The learned Judge heard the submissions of both the parties and proceeded to analyze the word ‘continued offence’ relying on the judgement by the Supreme Court in the case, Bhagirath Kanoria & others Vs. State of M.P (1984) 4 SCC 222 wherein, “A continuing offence is one which is susceptible of continuance and is distinguishable from the one which is committed once and for all. It is one of those offences which arises out of a failure to obey or comply with a rule or its requirement and which involves a penalty, the liability for which continues until the rule or its requirement is obeyed or complied with. On every occasion that such disobedience or non-compliance occurs and recurs, there is the offence committed. The distinction between the two kinds of offences is between an act or omission which constitutes an offence once and for all and an act or omission which continues and there- fore, constitutes a fresh offence every time or occasion on which it continues.

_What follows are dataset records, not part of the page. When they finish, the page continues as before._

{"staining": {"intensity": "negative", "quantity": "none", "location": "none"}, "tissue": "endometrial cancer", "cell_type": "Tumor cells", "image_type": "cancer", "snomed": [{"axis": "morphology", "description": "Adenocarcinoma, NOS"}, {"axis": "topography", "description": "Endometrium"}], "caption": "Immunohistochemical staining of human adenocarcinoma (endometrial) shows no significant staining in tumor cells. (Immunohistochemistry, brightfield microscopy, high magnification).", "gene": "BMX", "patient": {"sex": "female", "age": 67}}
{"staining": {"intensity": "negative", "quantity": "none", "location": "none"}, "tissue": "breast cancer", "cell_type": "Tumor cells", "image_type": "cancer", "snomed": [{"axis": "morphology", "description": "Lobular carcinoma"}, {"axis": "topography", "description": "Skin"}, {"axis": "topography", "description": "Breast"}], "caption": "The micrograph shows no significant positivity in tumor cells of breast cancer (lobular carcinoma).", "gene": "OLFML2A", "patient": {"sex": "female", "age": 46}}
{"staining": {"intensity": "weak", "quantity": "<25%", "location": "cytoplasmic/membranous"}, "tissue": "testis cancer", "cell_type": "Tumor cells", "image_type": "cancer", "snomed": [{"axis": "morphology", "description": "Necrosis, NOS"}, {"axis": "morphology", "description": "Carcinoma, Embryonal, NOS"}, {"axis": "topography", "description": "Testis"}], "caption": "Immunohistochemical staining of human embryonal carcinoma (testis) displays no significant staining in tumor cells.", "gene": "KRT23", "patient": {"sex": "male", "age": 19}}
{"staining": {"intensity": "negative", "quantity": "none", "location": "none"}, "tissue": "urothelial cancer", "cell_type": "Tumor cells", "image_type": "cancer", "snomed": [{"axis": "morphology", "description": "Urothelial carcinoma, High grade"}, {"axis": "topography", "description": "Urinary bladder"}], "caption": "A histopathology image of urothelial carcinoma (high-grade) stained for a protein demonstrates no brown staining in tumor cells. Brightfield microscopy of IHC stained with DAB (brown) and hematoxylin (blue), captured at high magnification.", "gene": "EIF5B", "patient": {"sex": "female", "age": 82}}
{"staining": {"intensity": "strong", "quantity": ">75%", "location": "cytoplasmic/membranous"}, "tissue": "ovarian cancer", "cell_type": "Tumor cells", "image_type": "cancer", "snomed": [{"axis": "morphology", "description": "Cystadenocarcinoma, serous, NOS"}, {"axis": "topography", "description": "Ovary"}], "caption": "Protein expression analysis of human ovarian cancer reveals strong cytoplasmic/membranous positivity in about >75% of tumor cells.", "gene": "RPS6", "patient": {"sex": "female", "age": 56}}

In the case of a continuing offence, there is thus the ingredient of continuance of the offence which is absent in the case of an offence which takes place when an act or omission is committed once and for all.”
From the above mentioned proposition of law, the Hon’ble High Court upheld the order by trial court stating that, “it is quite clear that the reliefs sought by the respondent is of continued in nature as she has prayed for restraining petitioners from repetition of domestic violence, her entrance into matrimonial house where she was residing with respondent, monetary relief, custody of child and for grant of Compensation” and dismissed the petition observing no illegality or irregularity committed by the trial court.